CHINA WATCHChina’s Challenge: Why the West Should Fear President Xi’s Quest to “Catch and Surpass It’ with Technology

Published 13 October 2022

Beijing’s bid for technological dominance is a threat to global security and liberty. The Western democracies must not shirk the task of confronting it.

On Tuesday, 11 October 2022, The Times published the following Editorial about China’s challenge to the West, especially China’s quest to attain technological superiority over the West, and then exploit this superiority for both tightening the Communist Party’s control of China and supporting China’s global hegemonic ambitions:

Beijing’s quest for technological supremacy over the West has been succinctly stated by President Xi as “catch up and surpass” — and its breakneck advance has been remarkable. Ken McCallum, the head of MI5, recently told business leaders that China was intent on stealing technology for competitive gain. His warning has been reinforced in a public speech by Sir Jeremy Fleming, director of GCHQ [the British equivalent of the U.S. NSA].

Sir Jeremy said that China’s development of advanced technologies was potentially a “huge threat to us all”. This is far from alarmism. China’s rulers see technology as a means of furthering state power. The free world will be at risk unless it simultaneously keeps pace with technology and prevents China from achieving dominance.

Sir Jeremy warns of China achieving greater ability to fight wars and exercise surveillance. The West is at a “sliding doors moment” when the choice needs to be made to deny Beijing such power. Notably, anti-satellite technology could yield a crucial advantage on the battlefield and commercial developments such as a centralized digital currency might enable the state to track transactions without limit.

Unless China’s advance in these fields is checked, let alone rivalled, then the regime’s available techniques of repression and expansion will multiply. Western governments have awoken to such threats quite late. They have often assumed that China’s top-down model of development is not compatible with the innovations characteristic of a market economy.

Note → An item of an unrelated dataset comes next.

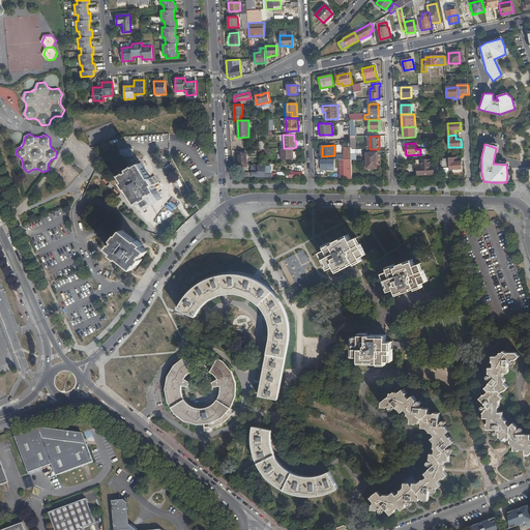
[(292,158),(292,148),(284,148),(282,148),(282,159),(292,158)]
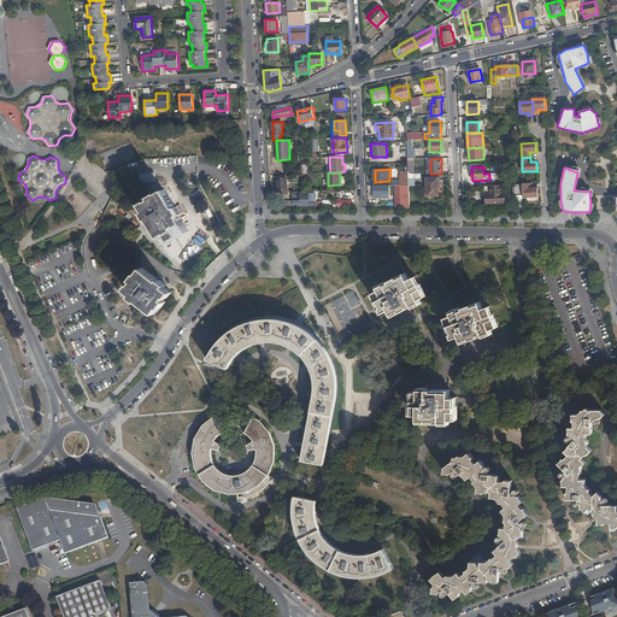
[(439,195),(439,177),(427,178),(427,197),(439,195)]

That is a misreading. It is true that statist policies are wasteful but China’s rulers appear intent on achieving dominance at any price.

Western powers, including Britain, have only recently barred the Chinese tech giant Huawei from developing 5G networks. That was a sensible move. Economics points to the efficiency gains from cross-border flows of technology, trade and investment, but national security is more important. In developing telecommunications and artificial intelligence, companies such as Huawei and ZTE may appear to be independent actors but they undoubtedly serve the interests of the Chinese state.

The intelligence services’ warnings demand to be heeded. Technology need not be a zero-sum game, but in a world order where autocracies are expanding their military and economic reach the democracies should apply a precautionary principle. Foreign direct investment is normally a boon for the economy, but Chinese industrial acquisitions need to be rigorously scrutinized. The Department for Business, Energy and Industrial Strategy started only a few months ago a national security assessment of the sale of Newport Wafer Fab, which runs Britain’s largest chipmaking facility, to a Dutch company that is now a subsidiary of a Chinese concern. In this and any similar deal, the onus must be on the acquirer to demonstrate that the sale is benign, and if there is any doubt then it must be prevented or reversed.

Britain excels in high-quality scientific research. That does not mean the Truss government and its successors can afford complacency. The task of blunting Chinese access is necessary but will not be sufficient to maintain a technological advantage. Britain needs to invest in government and private research, and in the infrastructure required to maintain leadership. That will require a stress on technological education, and maintaining openness to immigration to attract top scientific talent to academia and industry.

During the Cold War the launch of the first artificial satellite by the Soviet Union in 1957 was a wake-up call to the West to invest in science and overcome an apparent (though in reality chimerical) technological gap. China will prove a much tougher adversary to overcome, and the task must not be shirked.